Изменить размер шрифта - +
 – Фотографировать людей – то же самое, что насиловать или избивать. Выдергиваете их из нормальной жизни, или, наоборот, грубо в нее толкаете… И заставляете делать то, что совсем не входило в их планы. Видеть самих себя, узнавать о себе такое, чего иначе они никогда бы не узнали. Иногда их можно даже заставить умереть.

– По-моему, вы сгущаете краски. Все гораздо проще.

Серые глаза сузились за стеклами очков.

– Вы так думаете?

– Я в этом убежден. Влияние камеры ничтожно. Всему виной жизнь и ее законы. Если бы не те парни, если бы не вы, был бы кто-то другой… Вы рассуждаете, как муравей, который придает себе слишком большое значение. На самом же деле совершенно безразлично, какой именно муравей угодит под башмак. Снизу кажется, что на тебя опускается нога Бога, но убивает простое совпадение, геометрия. Шаги Случая по строго расчерченной шахматной доске.

– Теперь я понимаю, о чем вы говорите. – Маркович бросил на него враждебный взгляд. – Вас это утешает, не так ли?

– Разумеется. Никто ни за что не отвечает. Нельзя случайно попасть в некое место и разбить физиономию случайному человеку… Кроме того, вспомните, как был сделан тот ливанский снимок – без телеобъектива и с высоты человеческого роста. Это означает, что я был рядом с теми ребятами, когда танк выстрелил. И фотографировал, стоя в полный рост.
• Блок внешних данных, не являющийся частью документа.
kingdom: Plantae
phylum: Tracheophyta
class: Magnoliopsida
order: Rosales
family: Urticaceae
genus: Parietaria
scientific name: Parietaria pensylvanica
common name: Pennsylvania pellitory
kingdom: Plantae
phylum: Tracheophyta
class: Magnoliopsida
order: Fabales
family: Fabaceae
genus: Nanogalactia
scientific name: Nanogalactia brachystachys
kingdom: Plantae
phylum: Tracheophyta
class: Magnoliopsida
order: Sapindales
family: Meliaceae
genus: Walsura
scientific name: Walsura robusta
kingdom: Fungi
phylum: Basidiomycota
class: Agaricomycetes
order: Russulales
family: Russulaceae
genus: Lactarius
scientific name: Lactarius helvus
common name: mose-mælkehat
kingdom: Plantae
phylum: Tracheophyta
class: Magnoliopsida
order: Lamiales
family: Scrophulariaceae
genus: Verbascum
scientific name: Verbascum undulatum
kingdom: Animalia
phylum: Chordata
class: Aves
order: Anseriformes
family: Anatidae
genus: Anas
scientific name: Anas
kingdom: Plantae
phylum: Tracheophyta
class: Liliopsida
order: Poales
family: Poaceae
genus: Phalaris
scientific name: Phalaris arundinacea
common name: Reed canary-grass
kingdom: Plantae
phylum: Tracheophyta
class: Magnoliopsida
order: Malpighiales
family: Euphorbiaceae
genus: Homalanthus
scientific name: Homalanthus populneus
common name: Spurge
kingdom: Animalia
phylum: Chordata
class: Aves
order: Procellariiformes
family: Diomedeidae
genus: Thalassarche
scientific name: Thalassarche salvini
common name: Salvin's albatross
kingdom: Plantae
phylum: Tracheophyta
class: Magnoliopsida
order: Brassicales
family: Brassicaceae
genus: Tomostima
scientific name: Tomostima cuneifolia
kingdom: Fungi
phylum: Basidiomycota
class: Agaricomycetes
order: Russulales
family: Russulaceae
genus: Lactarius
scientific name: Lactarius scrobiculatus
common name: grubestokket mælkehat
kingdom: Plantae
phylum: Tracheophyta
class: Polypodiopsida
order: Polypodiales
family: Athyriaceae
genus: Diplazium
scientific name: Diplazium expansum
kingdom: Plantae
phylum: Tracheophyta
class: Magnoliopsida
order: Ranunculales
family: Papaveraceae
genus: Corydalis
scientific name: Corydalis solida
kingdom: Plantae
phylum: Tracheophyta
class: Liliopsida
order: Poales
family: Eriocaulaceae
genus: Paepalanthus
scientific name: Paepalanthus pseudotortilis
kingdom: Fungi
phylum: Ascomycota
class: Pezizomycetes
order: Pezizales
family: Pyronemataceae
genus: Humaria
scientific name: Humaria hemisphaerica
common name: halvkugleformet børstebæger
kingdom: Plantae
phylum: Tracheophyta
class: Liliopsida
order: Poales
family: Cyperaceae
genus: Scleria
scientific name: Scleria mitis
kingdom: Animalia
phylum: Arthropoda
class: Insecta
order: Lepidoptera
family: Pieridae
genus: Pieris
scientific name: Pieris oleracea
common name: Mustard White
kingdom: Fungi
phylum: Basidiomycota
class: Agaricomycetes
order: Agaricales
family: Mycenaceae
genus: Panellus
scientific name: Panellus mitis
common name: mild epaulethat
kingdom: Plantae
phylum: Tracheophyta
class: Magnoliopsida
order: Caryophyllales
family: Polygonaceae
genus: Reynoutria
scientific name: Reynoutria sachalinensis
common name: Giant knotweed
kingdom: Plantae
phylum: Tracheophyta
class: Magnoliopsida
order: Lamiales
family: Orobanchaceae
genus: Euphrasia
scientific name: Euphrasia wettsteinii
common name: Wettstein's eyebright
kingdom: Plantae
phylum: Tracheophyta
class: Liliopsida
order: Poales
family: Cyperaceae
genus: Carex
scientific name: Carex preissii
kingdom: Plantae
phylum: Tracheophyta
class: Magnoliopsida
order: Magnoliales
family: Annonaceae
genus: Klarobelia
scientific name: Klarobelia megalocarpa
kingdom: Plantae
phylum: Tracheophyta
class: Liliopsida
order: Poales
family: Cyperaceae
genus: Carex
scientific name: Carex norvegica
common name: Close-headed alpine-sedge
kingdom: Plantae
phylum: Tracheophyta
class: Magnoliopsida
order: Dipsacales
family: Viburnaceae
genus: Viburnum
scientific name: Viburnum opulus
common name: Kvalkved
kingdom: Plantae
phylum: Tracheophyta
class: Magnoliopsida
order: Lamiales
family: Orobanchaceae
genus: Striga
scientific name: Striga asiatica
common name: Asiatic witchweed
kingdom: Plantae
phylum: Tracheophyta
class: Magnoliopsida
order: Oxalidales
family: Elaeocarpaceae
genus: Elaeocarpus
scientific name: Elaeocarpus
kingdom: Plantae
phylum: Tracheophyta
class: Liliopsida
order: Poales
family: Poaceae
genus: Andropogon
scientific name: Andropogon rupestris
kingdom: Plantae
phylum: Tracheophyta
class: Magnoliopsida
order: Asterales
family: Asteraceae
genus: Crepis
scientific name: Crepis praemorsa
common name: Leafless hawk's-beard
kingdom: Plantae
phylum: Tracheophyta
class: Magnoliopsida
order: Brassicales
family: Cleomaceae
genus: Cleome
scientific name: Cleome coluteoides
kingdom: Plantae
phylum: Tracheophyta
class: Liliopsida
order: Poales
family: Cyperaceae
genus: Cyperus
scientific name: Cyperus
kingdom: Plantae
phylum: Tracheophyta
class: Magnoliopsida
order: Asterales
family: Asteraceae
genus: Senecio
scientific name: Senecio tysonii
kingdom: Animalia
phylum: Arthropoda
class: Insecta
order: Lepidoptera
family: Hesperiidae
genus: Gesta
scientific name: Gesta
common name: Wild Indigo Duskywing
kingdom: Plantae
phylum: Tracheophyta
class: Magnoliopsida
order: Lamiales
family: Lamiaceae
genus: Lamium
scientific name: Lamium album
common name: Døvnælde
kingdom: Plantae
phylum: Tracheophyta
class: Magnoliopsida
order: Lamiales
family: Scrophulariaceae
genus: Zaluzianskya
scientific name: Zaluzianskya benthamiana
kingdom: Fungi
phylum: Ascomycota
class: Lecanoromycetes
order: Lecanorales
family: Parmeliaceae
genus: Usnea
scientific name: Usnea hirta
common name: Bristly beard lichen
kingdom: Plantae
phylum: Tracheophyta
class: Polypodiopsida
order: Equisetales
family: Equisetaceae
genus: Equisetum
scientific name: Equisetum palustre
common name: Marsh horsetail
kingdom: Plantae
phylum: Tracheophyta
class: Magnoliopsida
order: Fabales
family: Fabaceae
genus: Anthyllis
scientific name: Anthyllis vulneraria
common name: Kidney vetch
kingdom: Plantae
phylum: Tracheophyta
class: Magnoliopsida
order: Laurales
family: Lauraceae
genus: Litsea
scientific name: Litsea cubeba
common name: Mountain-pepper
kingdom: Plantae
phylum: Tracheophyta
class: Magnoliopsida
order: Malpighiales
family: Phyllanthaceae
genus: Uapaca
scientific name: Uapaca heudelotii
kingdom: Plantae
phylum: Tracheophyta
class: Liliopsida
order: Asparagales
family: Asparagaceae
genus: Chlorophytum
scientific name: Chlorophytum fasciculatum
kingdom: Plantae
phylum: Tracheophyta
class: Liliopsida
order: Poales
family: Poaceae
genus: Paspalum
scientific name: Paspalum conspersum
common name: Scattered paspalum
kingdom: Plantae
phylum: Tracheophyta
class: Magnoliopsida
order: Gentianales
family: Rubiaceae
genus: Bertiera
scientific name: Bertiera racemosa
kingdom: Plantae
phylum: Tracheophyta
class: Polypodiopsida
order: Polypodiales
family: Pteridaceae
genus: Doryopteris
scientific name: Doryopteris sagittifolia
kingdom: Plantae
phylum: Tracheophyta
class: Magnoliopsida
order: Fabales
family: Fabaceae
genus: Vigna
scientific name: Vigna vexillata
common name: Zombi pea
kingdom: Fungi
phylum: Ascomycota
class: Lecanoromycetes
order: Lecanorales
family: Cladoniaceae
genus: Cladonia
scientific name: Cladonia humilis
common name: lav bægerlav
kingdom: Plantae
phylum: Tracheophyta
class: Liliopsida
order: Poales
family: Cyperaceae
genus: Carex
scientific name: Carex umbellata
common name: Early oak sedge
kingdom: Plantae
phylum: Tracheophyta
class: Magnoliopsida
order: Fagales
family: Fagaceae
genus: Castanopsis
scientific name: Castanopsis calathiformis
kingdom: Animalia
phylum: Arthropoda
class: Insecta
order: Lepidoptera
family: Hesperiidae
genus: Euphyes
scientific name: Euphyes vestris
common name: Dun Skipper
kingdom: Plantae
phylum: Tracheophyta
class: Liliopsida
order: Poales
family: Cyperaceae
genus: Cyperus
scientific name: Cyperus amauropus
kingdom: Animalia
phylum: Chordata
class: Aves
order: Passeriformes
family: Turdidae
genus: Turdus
Они помолчали. Маркович рассматривал корабли под дождем, бесчисленные крошечные фигурки, бегущие вслед отплывающим кораблям, прочь из охваченного пламенем города Огонь и дождь, напряженное столкновение противоборствующих стихий, дающее силу природе и порождающее жизнь, яркие живые цвета и при этом четкие, резкие формы. Одна сюжетная линия – победители, корабли, воины, другая – побежденные; резкие углы, формы и перспектива, город, расположенный в верхней части, диагональ, ведущая к изнасилованной женщине и ребенку, другая диагональ, по которой движется поток беженцев. И тем не менее все выглядит таким умиротворяющим. В первую очередь взгляд зрителя устремляется к Гектору и Андромахе, затем как бы сам по себе соскальзывает к воинам, которые сражаются у подножия величественного равнодушного вулкана, затем пробегает по полю брани и останавливается сначала на мертвом, затем на живом ребенке – жертве и одновременно будущем палаче, ибо только о мертвых детях можно с уверенностью сказать, что завтра они не станут палачами. Несмотря на свою убедительность, ужасы войны остаются как бы на втором плане, они всего лишь цвет и форма; гораздо важнее глаза воинов, ожидающих битвы, закованный в железо солдат, женщина, идущая впереди колонны беженцев, бедра обесчещенной матери. И наконец, треугольник замыкается вулканом, возвышающимся на равном расстоянии от охваченного пламенем города слева, и другого, что просыпается в предутренних сумерках, не ведая, что настал его последний день.

«Неплохая композиция, – подумал Фольк. – По крайней мере, хорошо продуманная.» Как музыка, полностью овладевающая слухом, она направляет глаз туда, куда ему надлежит смотреть. Она ведет зрителя за руку – от явного к скрытому, сквозь лабиринт линий и форм, в которой образы и тайны, представшие в виде материальных явлений, запечатлены как бы у последней черты, не выходя, тем не менее, за грань естественного. Такой подход исключает крикливость и чрезмерность. Здесь нет ничего лишнего. Цель упорядочивает кажущийся хаос. На палитре Фалька картина обладала тяжестью синего круга, драматизмом желтого треугольника, неумолимостью черной линии. Яблоко – эти слова произнесла Ольвидо, хотя они явно принадлежали кому-то другому, – может оказаться ужаснее Лаокоона. Или ботинки, добавила она позже, когда они разглядывали человека, который, прислонив костыли к стене, показывал им свой единственный ботинок – это было на улице Мапуто в Мозамбике.